I asked Steve to tell me a little about making the piece. Here’s what he said:

I am not a filmmaker. I guess that’s pretty obvious. But am I an artist? Here’s a little story: When I was twelve, there were two routes open to me. I’d submitted the required portfolio to join the accelerated arts program beginning in 8th [014.JPG]grade and was accepted. I’d also kept up the grades in science to enjoy accelerated science classes, leading up to AP courses my senior year.

My whole childhood, I loved nothing more than drawing. I’d sit for hours, usually creating superheroes with my good friend Jon or Adam. But the fact is, it was impractical. I knew I’d need a career, and, understandably, I chose scientist! You can’t get more practical than that. With a career in mind, I signed up for advanced science in 8th grade, and never looked back at drawing seriously. However, I quit the science program after 10th grade and never took another science class. Why? Because I hated science. Or anyway I hated several science teachers, which amounted to the same thing. That same year, I started creative writing electives. You can guess where that track led me.

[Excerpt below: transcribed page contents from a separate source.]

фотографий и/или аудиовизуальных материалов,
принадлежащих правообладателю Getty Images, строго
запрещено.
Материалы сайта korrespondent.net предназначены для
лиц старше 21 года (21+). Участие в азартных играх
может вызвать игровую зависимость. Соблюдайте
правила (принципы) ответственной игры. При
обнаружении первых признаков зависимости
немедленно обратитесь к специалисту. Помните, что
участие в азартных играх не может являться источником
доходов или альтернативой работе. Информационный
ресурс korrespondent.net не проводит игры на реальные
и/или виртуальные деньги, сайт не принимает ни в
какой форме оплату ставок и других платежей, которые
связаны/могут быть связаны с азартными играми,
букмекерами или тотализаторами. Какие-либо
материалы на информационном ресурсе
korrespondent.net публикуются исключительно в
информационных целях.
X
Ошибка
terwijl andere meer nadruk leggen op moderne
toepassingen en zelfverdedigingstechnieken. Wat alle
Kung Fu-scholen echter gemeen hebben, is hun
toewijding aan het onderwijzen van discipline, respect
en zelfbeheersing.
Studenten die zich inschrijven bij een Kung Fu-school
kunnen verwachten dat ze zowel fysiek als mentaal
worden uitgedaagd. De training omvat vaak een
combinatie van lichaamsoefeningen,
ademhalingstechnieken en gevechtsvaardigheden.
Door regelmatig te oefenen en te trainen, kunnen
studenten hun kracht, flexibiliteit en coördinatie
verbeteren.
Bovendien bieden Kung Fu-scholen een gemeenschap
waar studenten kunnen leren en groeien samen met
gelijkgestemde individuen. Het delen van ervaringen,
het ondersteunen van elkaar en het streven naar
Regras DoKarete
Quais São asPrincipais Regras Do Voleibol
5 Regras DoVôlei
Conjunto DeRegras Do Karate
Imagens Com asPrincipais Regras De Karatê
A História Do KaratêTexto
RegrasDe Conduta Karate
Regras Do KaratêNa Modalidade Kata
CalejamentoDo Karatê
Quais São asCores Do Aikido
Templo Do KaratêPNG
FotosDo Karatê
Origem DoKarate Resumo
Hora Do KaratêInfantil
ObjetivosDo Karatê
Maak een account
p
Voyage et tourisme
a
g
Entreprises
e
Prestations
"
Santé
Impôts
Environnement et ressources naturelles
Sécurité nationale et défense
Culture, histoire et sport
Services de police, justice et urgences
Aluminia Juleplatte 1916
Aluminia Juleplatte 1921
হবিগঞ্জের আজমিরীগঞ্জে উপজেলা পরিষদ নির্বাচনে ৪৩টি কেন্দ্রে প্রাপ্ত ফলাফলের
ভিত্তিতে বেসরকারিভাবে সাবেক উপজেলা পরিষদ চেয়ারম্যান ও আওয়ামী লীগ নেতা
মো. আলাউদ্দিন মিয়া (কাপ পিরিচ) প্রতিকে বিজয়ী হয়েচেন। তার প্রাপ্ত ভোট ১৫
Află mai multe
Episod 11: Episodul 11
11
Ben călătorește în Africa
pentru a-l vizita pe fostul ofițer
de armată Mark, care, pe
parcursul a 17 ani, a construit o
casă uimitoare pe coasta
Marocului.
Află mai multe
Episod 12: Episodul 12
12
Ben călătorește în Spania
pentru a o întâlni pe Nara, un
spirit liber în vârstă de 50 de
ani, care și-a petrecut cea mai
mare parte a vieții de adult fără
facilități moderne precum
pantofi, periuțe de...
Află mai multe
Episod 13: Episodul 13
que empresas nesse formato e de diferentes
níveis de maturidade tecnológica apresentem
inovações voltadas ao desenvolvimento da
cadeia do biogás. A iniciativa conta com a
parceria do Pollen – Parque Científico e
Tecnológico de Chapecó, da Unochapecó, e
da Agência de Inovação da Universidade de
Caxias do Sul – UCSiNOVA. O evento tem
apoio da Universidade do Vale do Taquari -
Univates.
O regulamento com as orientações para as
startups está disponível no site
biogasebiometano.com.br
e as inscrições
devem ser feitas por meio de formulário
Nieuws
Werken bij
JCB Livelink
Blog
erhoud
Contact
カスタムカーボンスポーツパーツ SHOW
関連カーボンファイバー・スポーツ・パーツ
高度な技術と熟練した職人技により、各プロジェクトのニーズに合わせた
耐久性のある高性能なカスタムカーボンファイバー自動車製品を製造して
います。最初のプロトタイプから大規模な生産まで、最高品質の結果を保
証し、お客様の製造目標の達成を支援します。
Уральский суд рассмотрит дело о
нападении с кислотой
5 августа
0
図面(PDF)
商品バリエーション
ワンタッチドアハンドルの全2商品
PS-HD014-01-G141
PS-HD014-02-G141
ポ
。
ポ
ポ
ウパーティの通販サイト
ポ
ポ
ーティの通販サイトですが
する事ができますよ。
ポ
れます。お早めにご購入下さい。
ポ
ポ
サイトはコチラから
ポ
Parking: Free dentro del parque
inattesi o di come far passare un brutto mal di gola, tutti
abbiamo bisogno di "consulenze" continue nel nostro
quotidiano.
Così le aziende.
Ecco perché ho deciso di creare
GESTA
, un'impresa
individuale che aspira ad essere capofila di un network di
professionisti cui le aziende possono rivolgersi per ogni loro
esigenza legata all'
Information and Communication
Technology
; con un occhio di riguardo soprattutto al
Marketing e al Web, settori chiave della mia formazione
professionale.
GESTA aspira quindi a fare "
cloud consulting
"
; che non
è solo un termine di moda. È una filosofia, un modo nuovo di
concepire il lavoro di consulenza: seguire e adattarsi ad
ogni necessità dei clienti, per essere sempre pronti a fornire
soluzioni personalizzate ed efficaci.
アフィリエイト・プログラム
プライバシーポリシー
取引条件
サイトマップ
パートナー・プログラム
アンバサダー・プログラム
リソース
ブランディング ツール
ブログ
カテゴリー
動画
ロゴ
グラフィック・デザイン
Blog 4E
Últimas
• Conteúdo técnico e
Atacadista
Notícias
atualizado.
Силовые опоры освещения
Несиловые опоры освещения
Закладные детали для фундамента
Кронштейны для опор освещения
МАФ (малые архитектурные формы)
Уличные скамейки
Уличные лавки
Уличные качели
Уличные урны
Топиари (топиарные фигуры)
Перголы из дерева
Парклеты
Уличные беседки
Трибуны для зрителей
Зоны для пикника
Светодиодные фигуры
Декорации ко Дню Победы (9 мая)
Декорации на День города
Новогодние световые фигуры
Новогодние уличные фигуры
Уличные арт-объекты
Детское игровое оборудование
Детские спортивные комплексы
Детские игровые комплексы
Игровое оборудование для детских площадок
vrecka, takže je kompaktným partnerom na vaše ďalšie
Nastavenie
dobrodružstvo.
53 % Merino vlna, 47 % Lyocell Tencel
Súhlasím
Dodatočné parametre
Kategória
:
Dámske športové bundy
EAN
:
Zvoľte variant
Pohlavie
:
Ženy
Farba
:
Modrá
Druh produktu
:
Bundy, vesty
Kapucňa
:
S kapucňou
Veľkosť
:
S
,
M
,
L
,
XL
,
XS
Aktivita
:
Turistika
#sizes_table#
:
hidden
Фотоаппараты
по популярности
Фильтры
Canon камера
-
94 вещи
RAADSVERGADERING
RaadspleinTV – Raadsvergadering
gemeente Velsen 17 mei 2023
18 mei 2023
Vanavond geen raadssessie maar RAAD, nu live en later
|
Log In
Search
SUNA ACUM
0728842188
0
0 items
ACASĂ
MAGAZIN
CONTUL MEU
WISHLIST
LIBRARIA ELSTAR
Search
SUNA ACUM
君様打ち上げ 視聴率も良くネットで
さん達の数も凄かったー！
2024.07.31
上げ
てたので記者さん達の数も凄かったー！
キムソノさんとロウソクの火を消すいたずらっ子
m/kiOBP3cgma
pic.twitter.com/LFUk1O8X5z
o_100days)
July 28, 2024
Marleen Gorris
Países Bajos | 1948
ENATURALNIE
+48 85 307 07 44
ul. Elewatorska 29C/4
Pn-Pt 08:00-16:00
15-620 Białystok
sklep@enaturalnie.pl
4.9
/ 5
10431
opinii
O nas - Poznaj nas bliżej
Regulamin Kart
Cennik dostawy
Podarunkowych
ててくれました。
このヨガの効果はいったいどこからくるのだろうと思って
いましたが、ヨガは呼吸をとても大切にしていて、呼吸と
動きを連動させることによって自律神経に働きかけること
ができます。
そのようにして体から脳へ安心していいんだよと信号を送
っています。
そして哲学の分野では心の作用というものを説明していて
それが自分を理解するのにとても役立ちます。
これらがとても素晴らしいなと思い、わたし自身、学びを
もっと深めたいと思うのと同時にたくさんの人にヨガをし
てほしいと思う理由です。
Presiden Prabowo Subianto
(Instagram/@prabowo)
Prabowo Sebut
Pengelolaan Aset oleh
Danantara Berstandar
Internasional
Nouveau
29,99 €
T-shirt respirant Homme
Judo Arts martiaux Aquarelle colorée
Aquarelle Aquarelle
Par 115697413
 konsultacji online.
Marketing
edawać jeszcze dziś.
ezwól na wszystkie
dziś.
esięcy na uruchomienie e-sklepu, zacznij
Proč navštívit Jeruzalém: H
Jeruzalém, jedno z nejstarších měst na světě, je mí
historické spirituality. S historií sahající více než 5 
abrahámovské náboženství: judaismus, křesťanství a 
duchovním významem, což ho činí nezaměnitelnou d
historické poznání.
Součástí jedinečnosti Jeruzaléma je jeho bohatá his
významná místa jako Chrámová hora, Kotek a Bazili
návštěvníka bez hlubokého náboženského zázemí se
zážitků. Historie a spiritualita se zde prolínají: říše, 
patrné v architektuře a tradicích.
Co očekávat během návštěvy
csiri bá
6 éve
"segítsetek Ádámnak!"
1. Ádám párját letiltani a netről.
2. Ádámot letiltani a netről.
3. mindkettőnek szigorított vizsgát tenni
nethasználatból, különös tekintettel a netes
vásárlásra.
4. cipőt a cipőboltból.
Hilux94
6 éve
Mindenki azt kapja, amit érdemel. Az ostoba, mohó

The point of that whole tale is that I love drawing, or used to, and much of that love came back when I sat down to draw the ten or fifteen frames this trailer required. I’m happy as hell to be a writer today, and to make a living at it by some miracle, but I still regret with all my heart that I chose — at the end of 7th grade — the road of science. Imagine how great the trailer would have been if I’d stuck with drawing! Of course, there would have been no book to make a trailer for. Now my head hurts.

Anyway, pragmatically, beyond the sketching, creating the trailer was a simple job of importing my drawings into Windows Movie Maker, dropping loads of goofy effects on them, and adding text and the cover of |-1| as necessary.

Oh, and the music? That’s my metal band from around 2003. We don’t need to get into that.